Collected data

......

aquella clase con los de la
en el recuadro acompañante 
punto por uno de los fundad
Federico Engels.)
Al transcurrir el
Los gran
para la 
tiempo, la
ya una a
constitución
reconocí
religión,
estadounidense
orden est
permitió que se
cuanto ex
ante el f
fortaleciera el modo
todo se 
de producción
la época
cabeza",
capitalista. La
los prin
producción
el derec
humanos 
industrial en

......

ASSIGNMENT:
Print the line with "de producción" and every line after it in the entries above, exactly as written. Leave out all other lines.

FINAL ANSWER:
de producción
la época
cabeza",
capitalista. La
los prin
producción
el derec
humanos 
industrial en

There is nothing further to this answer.